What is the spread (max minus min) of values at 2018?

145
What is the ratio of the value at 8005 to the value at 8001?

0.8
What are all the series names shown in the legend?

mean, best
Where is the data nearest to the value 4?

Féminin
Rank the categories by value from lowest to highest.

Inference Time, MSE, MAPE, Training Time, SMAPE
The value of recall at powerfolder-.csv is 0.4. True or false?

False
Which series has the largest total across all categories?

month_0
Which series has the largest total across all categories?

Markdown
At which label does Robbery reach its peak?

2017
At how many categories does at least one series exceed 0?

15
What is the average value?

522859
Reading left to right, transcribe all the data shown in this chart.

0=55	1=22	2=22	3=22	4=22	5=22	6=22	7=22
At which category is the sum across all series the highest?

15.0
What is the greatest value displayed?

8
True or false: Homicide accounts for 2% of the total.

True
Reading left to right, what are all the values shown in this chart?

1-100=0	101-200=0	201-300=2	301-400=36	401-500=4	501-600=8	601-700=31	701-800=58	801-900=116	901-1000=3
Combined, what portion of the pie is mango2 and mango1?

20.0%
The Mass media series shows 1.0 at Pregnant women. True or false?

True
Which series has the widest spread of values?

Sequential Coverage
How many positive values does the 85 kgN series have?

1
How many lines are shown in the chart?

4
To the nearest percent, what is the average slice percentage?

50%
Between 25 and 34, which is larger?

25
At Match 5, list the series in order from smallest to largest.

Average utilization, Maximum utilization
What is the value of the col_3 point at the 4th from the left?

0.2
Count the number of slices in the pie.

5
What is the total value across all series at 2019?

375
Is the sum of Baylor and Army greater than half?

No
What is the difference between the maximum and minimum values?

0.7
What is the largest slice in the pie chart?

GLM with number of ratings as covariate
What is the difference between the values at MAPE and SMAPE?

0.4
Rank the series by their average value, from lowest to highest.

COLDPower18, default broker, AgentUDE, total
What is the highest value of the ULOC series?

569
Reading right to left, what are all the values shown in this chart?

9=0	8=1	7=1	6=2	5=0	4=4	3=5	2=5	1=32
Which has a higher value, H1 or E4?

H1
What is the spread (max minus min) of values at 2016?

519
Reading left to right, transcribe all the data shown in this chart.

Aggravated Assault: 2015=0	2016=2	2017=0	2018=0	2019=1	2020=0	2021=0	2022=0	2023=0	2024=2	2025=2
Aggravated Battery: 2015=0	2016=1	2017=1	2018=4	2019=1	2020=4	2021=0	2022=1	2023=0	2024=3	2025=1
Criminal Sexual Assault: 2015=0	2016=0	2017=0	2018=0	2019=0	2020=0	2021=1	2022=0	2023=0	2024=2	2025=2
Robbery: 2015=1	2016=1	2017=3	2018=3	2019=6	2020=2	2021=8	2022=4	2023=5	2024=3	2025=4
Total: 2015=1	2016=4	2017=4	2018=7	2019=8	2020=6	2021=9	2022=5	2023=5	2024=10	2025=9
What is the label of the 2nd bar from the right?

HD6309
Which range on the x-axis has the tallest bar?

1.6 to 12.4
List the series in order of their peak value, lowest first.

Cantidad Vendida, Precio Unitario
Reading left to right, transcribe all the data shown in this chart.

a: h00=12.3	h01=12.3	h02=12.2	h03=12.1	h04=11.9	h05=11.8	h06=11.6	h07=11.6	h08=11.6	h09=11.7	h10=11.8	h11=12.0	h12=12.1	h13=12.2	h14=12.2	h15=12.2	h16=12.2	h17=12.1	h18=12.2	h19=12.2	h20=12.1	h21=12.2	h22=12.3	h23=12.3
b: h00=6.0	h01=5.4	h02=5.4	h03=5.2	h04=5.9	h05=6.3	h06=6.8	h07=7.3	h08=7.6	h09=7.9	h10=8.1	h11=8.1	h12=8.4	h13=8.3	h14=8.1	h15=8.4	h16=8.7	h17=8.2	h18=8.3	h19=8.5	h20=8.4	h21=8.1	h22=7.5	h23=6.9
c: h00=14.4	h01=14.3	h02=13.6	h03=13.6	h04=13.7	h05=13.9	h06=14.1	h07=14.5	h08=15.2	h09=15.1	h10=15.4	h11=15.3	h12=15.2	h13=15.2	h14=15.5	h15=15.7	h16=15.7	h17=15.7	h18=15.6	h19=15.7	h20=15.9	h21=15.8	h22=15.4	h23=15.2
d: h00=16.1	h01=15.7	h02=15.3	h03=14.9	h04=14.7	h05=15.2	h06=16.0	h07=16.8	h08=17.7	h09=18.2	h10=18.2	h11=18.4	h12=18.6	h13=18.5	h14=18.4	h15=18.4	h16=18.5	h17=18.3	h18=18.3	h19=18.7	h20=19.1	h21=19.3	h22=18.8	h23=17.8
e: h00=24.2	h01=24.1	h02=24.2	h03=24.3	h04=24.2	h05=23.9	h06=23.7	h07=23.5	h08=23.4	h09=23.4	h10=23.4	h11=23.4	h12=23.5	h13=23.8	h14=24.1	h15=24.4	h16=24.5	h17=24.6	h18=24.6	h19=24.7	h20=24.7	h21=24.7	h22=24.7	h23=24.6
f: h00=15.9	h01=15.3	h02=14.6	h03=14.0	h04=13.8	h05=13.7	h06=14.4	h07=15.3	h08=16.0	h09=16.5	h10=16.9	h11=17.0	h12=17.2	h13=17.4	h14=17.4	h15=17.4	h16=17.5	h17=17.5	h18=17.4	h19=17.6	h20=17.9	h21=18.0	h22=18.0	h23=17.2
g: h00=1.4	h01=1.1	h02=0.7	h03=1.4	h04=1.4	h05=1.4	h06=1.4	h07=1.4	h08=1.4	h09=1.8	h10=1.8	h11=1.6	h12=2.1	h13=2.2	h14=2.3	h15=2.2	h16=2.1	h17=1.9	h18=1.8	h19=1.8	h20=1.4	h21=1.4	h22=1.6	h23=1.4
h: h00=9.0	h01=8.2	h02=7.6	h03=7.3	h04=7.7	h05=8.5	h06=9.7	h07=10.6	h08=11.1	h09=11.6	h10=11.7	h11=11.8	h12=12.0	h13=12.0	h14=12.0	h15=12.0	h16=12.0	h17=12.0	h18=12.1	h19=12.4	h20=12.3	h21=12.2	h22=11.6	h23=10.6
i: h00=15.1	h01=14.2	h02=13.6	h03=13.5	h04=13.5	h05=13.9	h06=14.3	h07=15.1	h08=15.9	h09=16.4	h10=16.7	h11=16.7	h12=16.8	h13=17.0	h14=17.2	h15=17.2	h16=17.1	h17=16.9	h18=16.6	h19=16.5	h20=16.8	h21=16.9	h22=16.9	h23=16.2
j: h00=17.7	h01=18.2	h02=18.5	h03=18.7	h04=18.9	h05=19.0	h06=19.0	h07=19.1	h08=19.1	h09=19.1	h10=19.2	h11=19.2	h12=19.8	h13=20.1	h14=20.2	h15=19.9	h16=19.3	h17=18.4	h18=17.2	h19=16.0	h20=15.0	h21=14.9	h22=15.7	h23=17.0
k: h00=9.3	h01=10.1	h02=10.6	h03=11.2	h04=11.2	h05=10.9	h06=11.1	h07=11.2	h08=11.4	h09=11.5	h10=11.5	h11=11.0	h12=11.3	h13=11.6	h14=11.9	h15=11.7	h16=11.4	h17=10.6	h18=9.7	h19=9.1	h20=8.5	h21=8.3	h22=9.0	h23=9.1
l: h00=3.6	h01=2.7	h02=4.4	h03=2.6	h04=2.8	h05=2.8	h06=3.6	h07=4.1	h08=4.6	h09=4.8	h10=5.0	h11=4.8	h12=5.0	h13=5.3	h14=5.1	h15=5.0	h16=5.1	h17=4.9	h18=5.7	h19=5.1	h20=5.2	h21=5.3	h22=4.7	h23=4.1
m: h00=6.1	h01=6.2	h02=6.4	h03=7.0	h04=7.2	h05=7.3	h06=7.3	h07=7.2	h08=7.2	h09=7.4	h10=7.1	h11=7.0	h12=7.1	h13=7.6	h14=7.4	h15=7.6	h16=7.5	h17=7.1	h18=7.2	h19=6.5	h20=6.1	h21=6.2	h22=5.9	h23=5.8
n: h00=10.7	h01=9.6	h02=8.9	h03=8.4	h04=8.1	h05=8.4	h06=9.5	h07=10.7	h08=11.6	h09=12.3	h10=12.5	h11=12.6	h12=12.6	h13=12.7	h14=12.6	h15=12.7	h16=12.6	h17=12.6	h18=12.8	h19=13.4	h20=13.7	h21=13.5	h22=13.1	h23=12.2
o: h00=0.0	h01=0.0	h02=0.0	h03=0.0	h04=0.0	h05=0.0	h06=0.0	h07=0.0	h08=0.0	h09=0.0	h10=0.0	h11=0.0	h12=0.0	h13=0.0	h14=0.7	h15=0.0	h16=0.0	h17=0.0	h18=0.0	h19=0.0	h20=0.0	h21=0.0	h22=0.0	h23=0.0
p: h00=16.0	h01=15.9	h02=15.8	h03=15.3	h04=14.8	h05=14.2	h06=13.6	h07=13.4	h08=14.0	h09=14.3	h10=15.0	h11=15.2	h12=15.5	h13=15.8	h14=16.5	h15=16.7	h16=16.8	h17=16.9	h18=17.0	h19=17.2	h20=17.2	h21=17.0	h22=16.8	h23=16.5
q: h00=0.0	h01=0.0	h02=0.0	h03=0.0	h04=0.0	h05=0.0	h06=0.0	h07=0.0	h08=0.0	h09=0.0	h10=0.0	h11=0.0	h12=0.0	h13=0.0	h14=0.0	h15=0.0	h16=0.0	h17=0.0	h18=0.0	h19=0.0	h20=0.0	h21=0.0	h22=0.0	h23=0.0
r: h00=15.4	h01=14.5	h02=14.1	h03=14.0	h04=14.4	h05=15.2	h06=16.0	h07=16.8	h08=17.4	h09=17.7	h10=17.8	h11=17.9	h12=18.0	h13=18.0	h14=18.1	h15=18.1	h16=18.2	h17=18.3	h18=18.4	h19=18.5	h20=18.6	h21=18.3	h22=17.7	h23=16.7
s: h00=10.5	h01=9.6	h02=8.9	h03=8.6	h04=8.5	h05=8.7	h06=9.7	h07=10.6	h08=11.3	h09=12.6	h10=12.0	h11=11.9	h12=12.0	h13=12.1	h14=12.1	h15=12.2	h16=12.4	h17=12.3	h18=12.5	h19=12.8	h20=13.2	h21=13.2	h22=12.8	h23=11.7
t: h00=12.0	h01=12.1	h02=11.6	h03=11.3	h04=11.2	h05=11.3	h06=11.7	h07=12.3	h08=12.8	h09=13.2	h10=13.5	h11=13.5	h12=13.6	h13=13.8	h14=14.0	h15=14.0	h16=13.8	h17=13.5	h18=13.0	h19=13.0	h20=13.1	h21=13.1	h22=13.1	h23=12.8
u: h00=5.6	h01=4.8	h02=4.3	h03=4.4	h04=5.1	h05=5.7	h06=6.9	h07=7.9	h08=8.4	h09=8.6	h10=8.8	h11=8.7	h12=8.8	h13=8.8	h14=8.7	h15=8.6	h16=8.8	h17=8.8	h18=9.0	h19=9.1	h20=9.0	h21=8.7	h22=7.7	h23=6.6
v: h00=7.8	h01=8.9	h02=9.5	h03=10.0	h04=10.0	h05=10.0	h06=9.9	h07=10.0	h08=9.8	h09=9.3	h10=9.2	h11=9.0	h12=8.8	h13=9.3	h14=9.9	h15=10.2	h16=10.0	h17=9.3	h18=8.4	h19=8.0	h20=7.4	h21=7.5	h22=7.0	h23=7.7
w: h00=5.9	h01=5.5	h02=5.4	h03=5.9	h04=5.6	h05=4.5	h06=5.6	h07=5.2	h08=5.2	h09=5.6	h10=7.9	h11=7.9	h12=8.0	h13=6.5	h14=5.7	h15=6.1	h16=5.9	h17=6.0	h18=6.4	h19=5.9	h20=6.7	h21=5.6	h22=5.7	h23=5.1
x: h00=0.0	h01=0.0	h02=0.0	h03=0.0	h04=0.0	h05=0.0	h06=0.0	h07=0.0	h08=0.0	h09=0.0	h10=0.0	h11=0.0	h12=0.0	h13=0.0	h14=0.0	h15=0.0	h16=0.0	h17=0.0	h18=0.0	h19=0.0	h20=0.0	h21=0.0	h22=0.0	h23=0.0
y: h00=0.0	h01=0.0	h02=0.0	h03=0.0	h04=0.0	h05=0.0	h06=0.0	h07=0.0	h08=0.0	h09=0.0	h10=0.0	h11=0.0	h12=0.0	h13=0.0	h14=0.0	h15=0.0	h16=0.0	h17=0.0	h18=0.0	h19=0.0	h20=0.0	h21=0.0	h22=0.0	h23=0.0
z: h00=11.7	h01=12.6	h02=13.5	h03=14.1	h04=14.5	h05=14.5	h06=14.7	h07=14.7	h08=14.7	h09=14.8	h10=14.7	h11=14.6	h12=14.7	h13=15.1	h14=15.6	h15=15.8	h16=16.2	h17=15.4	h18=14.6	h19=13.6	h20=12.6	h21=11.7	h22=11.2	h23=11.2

|---|

§ Directions: Set down, word for word, the lines from the first of the rows above through the line with "Rank the categories", including both of those lines.

§ Exercise answer:
What is the spread (max minus min) of values at 2018?

145
What is the ratio of the value at 8005 to the value at 8001?

0.8
What are all the series names shown in the legend?

mean, best
Where is the data nearest to the value 4?

Féminin
Rank the categories by value from lowest to highest.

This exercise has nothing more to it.